Wednesday, 21 March 2012

NUJ accepts new FT pay offer and calls off action

NUJ members at the Financial Times have accepted a new pay offer from management and called off industrial action planned for this week.

The NUJ chapel said in a statement: "Following negotiations with the NUJ, management has agreed to raise this year's pay award by 0.5 per cent across the board, starting from July 1. During final negotiations we were also pleased to learn that the profit-related bonus, negotiated with the NUJ three years ago, will be £394 this year, to pay out at the end of this month.

"The FT NUJ chapel voted unanimously to welcome the decision to redistribute this year's pay award more equitably. We welcome management's commitment to discuss with the NUJ the lessons of the pay dispute and to revise and complete the draft house agreement accordingly. We urge management to convince us by its actions that it is serious about avoiding similar disputes in future.

"NUJ members welcome Lionel Barber's offer of talks on improving the transparency and substance of future pay negotiations. In that spirit, we propose to start such a process with a meeting between NUJ officers and the editor, the new managing editor and other senior managers. We welcome management's commitment to collective bargaining, and look forward in a spirit of good faith to renewing negotiations over the many issues and challenges facing the FT."

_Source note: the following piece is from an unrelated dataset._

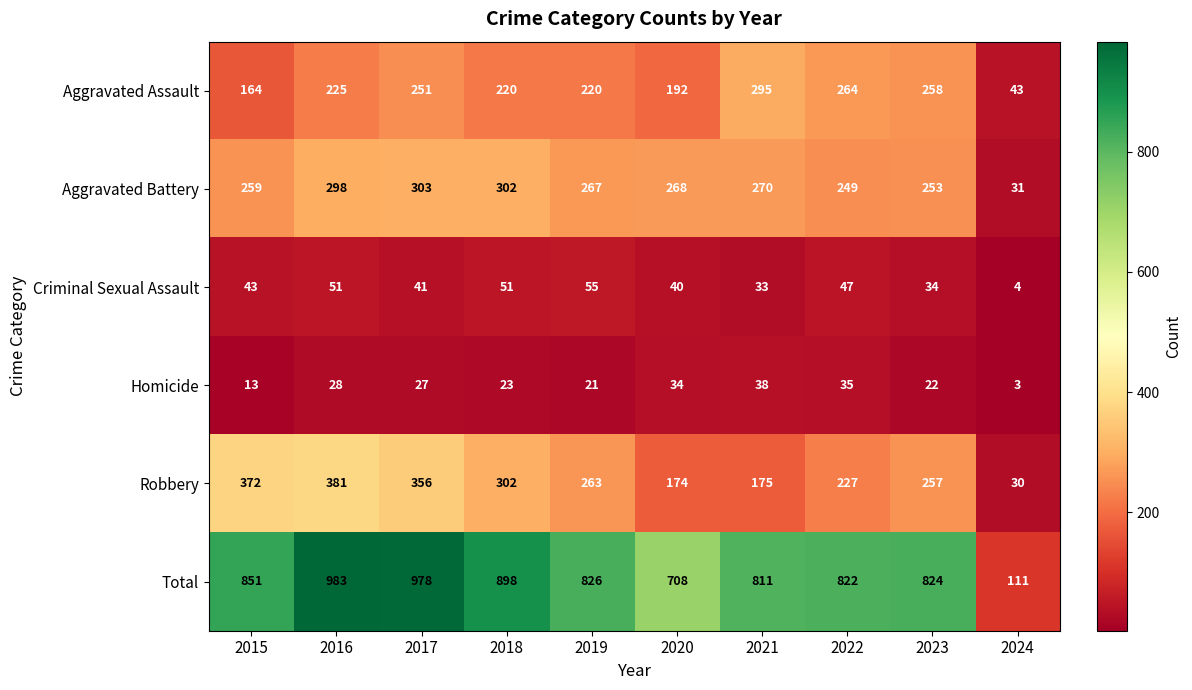

What is the difference between the highest and lowest values at 2024?

108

Steve Bird, FoC at the FT Group NUJ Chapel, added: "This dispute has shown that our members are as principled and tenacious as trade unionists as they are as journalists. I am proud of the chapel's response and very pleased that management has listened to the majority of its staff. We hope to rebuild good relations with senior managers and get back to producing a great newspaper."

The union says that in a letter to staff, Lisa MacLeod, FT managing editor, said the company would pay a further 0.5 per cent in addition to the previous award of 2-2.5 per cent. The overall paybill will still be 3.5 per cent.

The offer was considered controversial by the NUJ because a third of the money set aside for the year's increase was to be used as merit pay or for staff retention at the managing editor's discretion.

MacLeod said the award "recognises the hard work and vital contribution of our editorial team within the context of an extremely challenging commercial environment".